(Annotated element listings)
--- start ---
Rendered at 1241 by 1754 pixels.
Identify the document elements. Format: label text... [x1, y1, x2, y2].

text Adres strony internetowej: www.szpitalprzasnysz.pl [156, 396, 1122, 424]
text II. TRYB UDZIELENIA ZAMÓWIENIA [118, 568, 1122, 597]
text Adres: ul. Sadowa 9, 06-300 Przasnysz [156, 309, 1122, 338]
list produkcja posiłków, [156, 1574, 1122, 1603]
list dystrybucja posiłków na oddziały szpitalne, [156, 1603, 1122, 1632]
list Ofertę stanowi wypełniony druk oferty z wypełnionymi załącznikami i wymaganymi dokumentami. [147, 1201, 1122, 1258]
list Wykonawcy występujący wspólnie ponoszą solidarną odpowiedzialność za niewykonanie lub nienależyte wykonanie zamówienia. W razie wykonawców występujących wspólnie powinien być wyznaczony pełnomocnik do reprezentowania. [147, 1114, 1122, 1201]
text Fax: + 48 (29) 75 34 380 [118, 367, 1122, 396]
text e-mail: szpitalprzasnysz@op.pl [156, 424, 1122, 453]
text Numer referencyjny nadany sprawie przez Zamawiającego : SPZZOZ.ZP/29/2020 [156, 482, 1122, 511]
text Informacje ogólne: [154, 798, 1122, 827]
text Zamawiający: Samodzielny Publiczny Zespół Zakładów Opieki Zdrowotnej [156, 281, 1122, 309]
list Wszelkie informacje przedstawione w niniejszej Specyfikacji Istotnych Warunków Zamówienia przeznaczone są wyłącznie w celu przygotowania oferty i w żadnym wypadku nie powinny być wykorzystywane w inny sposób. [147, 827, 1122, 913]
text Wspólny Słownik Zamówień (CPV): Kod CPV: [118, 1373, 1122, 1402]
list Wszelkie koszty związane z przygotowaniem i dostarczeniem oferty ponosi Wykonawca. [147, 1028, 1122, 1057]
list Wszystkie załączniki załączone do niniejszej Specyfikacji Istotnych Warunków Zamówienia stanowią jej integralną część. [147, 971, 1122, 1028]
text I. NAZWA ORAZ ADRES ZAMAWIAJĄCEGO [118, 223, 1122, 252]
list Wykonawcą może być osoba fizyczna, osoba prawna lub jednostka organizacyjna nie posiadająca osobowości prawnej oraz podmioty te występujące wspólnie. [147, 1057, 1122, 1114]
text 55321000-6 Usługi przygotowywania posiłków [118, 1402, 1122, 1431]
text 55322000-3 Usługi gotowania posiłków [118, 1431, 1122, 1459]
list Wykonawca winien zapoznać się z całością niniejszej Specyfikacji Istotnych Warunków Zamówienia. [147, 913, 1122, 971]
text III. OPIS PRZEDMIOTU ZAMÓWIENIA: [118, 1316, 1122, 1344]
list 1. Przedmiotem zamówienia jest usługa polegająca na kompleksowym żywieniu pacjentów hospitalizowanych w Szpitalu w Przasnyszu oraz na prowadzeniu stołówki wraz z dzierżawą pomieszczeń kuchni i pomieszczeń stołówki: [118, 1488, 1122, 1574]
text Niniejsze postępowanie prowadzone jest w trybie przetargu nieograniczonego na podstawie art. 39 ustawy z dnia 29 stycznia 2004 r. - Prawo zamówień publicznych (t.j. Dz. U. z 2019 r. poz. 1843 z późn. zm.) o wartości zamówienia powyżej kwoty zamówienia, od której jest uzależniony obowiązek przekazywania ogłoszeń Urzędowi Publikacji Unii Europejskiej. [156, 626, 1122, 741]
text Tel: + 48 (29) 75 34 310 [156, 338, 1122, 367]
--- end ---
▶ Prompt: Convert every line of the material into a Markdown table with the columns Row and Line, numbering the rows and leaving out blank lines.

▶ Exercise answer:
| Row | Line |
|---|---|
| 1 | Rendered at 1241 by 1754 pixels. |
| 2 | Identify the document elements. Format: label text... [x1, y1, x2, y2]. |
| 3 | text Adres strony internetowej: www.szpitalprzasnysz.pl [156, 396, 1122, 424] |
| 4 | text II. TRYB UDZIELENIA ZAMÓWIENIA [118, 568, 1122, 597] |
| 5 | text Adres: ul. Sadowa 9, 06-300 Przasnysz [156, 309, 1122, 338] |
| 6 | list produkcja posiłków, [156, 1574, 1122, 1603] |
| 7 | list dystrybucja posiłków na oddziały szpitalne, [156, 1603, 1122, 1632] |
| 8 | list Ofertę stanowi wypełniony druk oferty z wypełnionymi załącznikami i wymaganymi dokumentami. [147, 1201, 1122, 1258] |
| 9 | list Wykonawcy występujący wspólnie ponoszą solidarną odpowiedzialność za niewykonanie lub nienależyte wykonanie zamówienia. W razie wykonawców występujących wspólnie powinien być wyznaczony pełnomocnik do reprezentowania. [147, 1114, 1122, 1201] |
| 10 | text Fax: + 48 (29) 75 34 380 [118, 367, 1122, 396] |
| 11 | text e-mail: szpitalprzasnysz@op.pl [156, 424, 1122, 453] |
| 12 | text Numer referencyjny nadany sprawie przez Zamawiającego : SPZZOZ.ZP/29/2020 [156, 482, 1122, 511] |
| 13 | text Informacje ogólne: [154, 798, 1122, 827] |
| 14 | text Zamawiający: Samodzielny Publiczny Zespół Zakładów Opieki Zdrowotnej [156, 281, 1122, 309] |
| 15 | list Wszelkie informacje przedstawione w niniejszej Specyfikacji Istotnych Warunków Zamówienia przeznaczone są wyłącznie w celu przygotowania oferty i w żadnym wypadku nie powinny być wykorzystywane w inny sposób. [147, 827, 1122, 913] |
| 16 | text Wspólny Słownik Zamówień (CPV): Kod CPV: [118, 1373, 1122, 1402] |
| 17 | list Wszelkie koszty związane z przygotowaniem i dostarczeniem oferty ponosi Wykonawca. [147, 1028, 1122, 1057] |
| 18 | list Wszystkie załączniki załączone do niniejszej Specyfikacji Istotnych Warunków Zamówienia stanowią jej integralną część. [147, 971, 1122, 1028] |
| 19 | text I. NAZWA ORAZ ADRES ZAMAWIAJĄCEGO [118, 223, 1122, 252] |
| 20 | list Wykonawcą może być osoba fizyczna, osoba prawna lub jednostka organizacyjna nie posiadająca osobowości prawnej oraz podmioty te występujące wspólnie. [147, 1057, 1122, 1114] |
| 21 | text 55321000-6 Usługi przygotowywania posiłków [118, 1402, 1122, 1431] |
| 22 | text 55322000-3 Usługi gotowania posiłków [118, 1431, 1122, 1459] |
| 23 | list Wykonawca winien zapoznać się z całością niniejszej Specyfikacji Istotnych Warunków Zamówienia. [147, 913, 1122, 971] |
| 24 | text III. OPIS PRZEDMIOTU ZAMÓWIENIA: [118, 1316, 1122, 1344] |
| 25 | list 1. Przedmiotem zamówienia jest usługa polegająca na kompleksowym żywieniu pacjentów hospitalizowanych w Szpitalu w Przasnyszu oraz na prowadzeniu stołówki wraz z dzierżawą pomieszczeń kuchni i pomieszczeń stołówki: [118, 1488, 1122, 1574] |
| 26 | text Niniejsze postępowanie prowadzone jest w trybie przetargu nieograniczonego na podstawie art. 39 ustawy z dnia 29 stycznia 2004 r. - Prawo zamówień publicznych (t.j. Dz. U. z 2019 r. poz. 1843 z późn. zm.) o wartości zamówienia powyżej kwoty zamówienia, od której jest uzależniony obowiązek przekazywania ogłoszeń Urzędowi Publikacji Unii Europejskiej. [156, 626, 1122, 741] |
| 27 | text Tel: + 48 (29) 75 34 310 [156, 338, 1122, 367] |